- _DATA FOR REVIEW_:
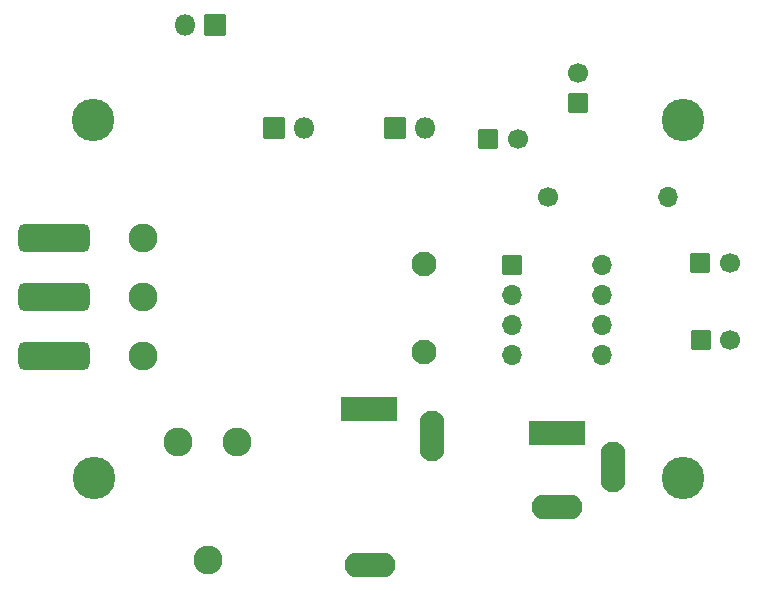
<source format=gbr>
%TF.GenerationSoftware,KiCad,Pcbnew,7.0.10*%
%TF.CreationDate,2024-02-29T08:37:15+01:00*%
%TF.ProjectId,ZX Spectrum AMP,5a582053-7065-4637-9472-756d20414d50,rev?*%
%TF.SameCoordinates,Original*%
%TF.FileFunction,Soldermask,Top*%
%TF.FilePolarity,Negative*%
%FSLAX46Y46*%
G04 Gerber Fmt 4.6, Leading zero omitted, Abs format (unit mm)*
G04 Created by KiCad (PCBNEW 7.0.10) date 2024-02-29 08:37:15*
%MOMM*%
%LPD*%
G01*
G04 APERTURE LIST*
G04 Aperture macros list*
%AMRoundRect*
0 Rectangle with rounded corners*
0 $1 Rounding radius*
0 $2 $3 $4 $5 $6 $7 $8 $9 X,Y pos of 4 corners*
0 Add a 4 corners polygon primitive as box body*
4,1,4,$2,$3,$4,$5,$6,$7,$8,$9,$2,$3,0*
0 Add four circle primitives for the rounded corners*
1,1,$1+$1,$2,$3*
1,1,$1+$1,$4,$5*
1,1,$1+$1,$6,$7*
1,1,$1+$1,$8,$9*
0 Add four rect primitives between the rounded corners*
20,1,$1+$1,$2,$3,$4,$5,0*
20,1,$1+$1,$4,$5,$6,$7,0*
20,1,$1+$1,$6,$7,$8,$9,0*
20,1,$1+$1,$8,$9,$2,$3,0*%
G04 Aperture macros list end*
%ADD10C,1.700000*%
%ADD11O,1.700000X1.700000*%
%ADD12RoundRect,0.050000X-0.850000X0.850000X-0.850000X-0.850000X0.850000X-0.850000X0.850000X0.850000X0*%
%ADD13O,1.800000X1.800000*%
%ADD14RoundRect,0.050000X-0.800000X-0.800000X0.800000X-0.800000X0.800000X0.800000X-0.800000X0.800000X0*%
%ADD15RoundRect,0.050000X0.800000X-0.800000X0.800000X0.800000X-0.800000X0.800000X-0.800000X-0.800000X0*%
%ADD16C,2.100000*%
%ADD17C,3.600000*%
%ADD18RoundRect,0.050000X0.850000X-0.850000X0.850000X0.850000X-0.850000X0.850000X-0.850000X-0.850000X0*%
%ADD19RoundRect,0.610000X2.440000X0.610000X-2.440000X0.610000X-2.440000X-0.610000X2.440000X-0.610000X0*%
%ADD20C,2.440000*%
%ADD21RoundRect,0.050000X-2.300000X-1.000000X2.300000X-1.000000X2.300000X1.000000X-2.300000X1.000000X0*%
%ADD22O,4.300000X2.100000*%
%ADD23O,2.100000X4.300000*%
G04 APERTURE END LIST*
D10*
%TO.C,R1*%
X72999600Y-51308000D03*
D11*
X83159600Y-51308000D03*
%TD*%
D12*
%TO.C,HT1*%
X44810600Y-36677600D03*
D13*
X42270600Y-36677600D03*
%TD*%
D14*
%TO.C,C2*%
X85916900Y-56896000D03*
D10*
X88416900Y-56896000D03*
%TD*%
D14*
%TO.C,C3*%
X85946900Y-63416000D03*
D10*
X88446900Y-63416000D03*
%TD*%
D15*
%TO.C,C4*%
X75594800Y-43311900D03*
D10*
X75594800Y-40811900D03*
%TD*%
D14*
%TO.C,C5*%
X67959600Y-46329600D03*
D10*
X70459600Y-46329600D03*
%TD*%
D14*
%TO.C,IC1*%
X70002400Y-57006800D03*
D11*
X70002400Y-59546800D03*
X70002400Y-62086800D03*
X70002400Y-64626800D03*
X77622400Y-64626800D03*
X77622400Y-62086800D03*
X77622400Y-59546800D03*
X77622400Y-57006800D03*
%TD*%
D16*
%TO.C,C1*%
X62534800Y-56914400D03*
X62534800Y-64414400D03*
%TD*%
D17*
%TO.C,H3*%
X34544000Y-75082400D03*
%TD*%
%TO.C,H2*%
X84480400Y-44754800D03*
%TD*%
D18*
%TO.C,J3*%
X60040600Y-45421400D03*
D13*
X62580600Y-45421400D03*
%TD*%
D18*
%TO.C,MIC1*%
X49779000Y-45421400D03*
D13*
X52319000Y-45421400D03*
%TD*%
D17*
%TO.C,H4*%
X84480400Y-75082400D03*
%TD*%
D19*
%TO.C,P1*%
X31200800Y-54740800D03*
D20*
X38750800Y-54750800D03*
D19*
X31200800Y-59710800D03*
D20*
X38750800Y-59750800D03*
D19*
X31200800Y-64760800D03*
D20*
X38750800Y-64750800D03*
%TD*%
D21*
%TO.C,J1*%
X73761600Y-71221600D03*
D22*
X73761600Y-77521600D03*
D23*
X78561600Y-74121600D03*
%TD*%
D20*
%TO.C,P2*%
X41698400Y-72012800D03*
X44198400Y-82012800D03*
X46698400Y-72012800D03*
%TD*%
D21*
%TO.C,J2*%
X57829100Y-69247600D03*
D22*
X57929100Y-82397600D03*
D23*
X63229100Y-71552600D03*
%TD*%
D17*
%TO.C,H1*%
X34493200Y-44754800D03*
%TD*%
M02*

</source>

- _EXERCISE_: From the opening line of the entries above to the line containing "X85916900Y-56896000D03*", please transcribe each line exactly, skipping every picture.

- _SOLUTION_:
<source format=gbr>
%TF.GenerationSoftware,KiCad,Pcbnew,7.0.10*%
%TF.CreationDate,2024-02-29T08:37:15+01:00*%
%TF.ProjectId,ZX Spectrum AMP,5a582053-7065-4637-9472-756d20414d50,rev?*%
%TF.SameCoordinates,Original*%
%TF.FileFunction,Soldermask,Top*%
%TF.FilePolarity,Negative*%
%FSLAX46Y46*%
G04 Gerber Fmt 4.6, Leading zero omitted, Abs format (unit mm)*
G04 Created by KiCad (PCBNEW 7.0.10) date 2024-02-29 08:37:15*
%MOMM*%
%LPD*%
G01*
G04 APERTURE LIST*
G04 Aperture macros list*
%AMRoundRect*
0 Rectangle with rounded corners*
0 $1 Rounding radius*
0 $2 $3 $4 $5 $6 $7 $8 $9 X,Y pos of 4 corners*
0 Add a 4 corners polygon primitive as box body*
4,1,4,$2,$3,$4,$5,$6,$7,$8,$9,$2,$3,0*
0 Add four circle primitives for the rounded corners*
1,1,$1+$1,$2,$3*
1,1,$1+$1,$4,$5*
1,1,$1+$1,$6,$7*
1,1,$1+$1,$8,$9*
0 Add four rect primitives between the rounded corners*
20,1,$1+$1,$2,$3,$4,$5,0*
20,1,$1+$1,$4,$5,$6,$7,0*
20,1,$1+$1,$6,$7,$8,$9,0*
20,1,$1+$1,$8,$9,$2,$3,0*%
G04 Aperture macros list end*
%ADD10C,1.700000*%
%ADD11O,1.700000X1.700000*%
%ADD12RoundRect,0.050000X-0.850000X0.850000X-0.850000X-0.850000X0.850000X-0.850000X0.850000X0.850000X0*%
%ADD13O,1.800000X1.800000*%
%ADD14RoundRect,0.050000X-0.800000X-0.800000X0.800000X-0.800000X0.800000X0.800000X-0.800000X0.800000X0*%
%ADD15RoundRect,0.050000X0.800000X-0.800000X0.800000X0.800000X-0.800000X0.800000X-0.800000X-0.800000X0*%
%ADD16C,2.100000*%
%ADD17C,3.600000*%
%ADD18RoundRect,0.050000X0.850000X-0.850000X0.850000X0.850000X-0.850000X0.850000X-0.850000X-0.850000X0*%
%ADD19RoundRect,0.610000X2.440000X0.610000X-2.440000X0.610000X-2.440000X-0.610000X2.440000X-0.610000X0*%
%ADD20C,2.440000*%
%ADD21RoundRect,0.050000X-2.300000X-1.000000X2.300000X-1.000000X2.300000X1.000000X-2.300000X1.000000X0*%
%ADD22O,4.300000X2.100000*%
%ADD23O,2.100000X4.300000*%
G04 APERTURE END LIST*
D10*
%TO.C,R1*%
X72999600Y-51308000D03*
D11*
X83159600Y-51308000D03*
%TD*%
D12*
%TO.C,HT1*%
X44810600Y-36677600D03*
D13*
X42270600Y-36677600D03*
%TD*%
D14*
%TO.C,C2*%
X85916900Y-56896000D03*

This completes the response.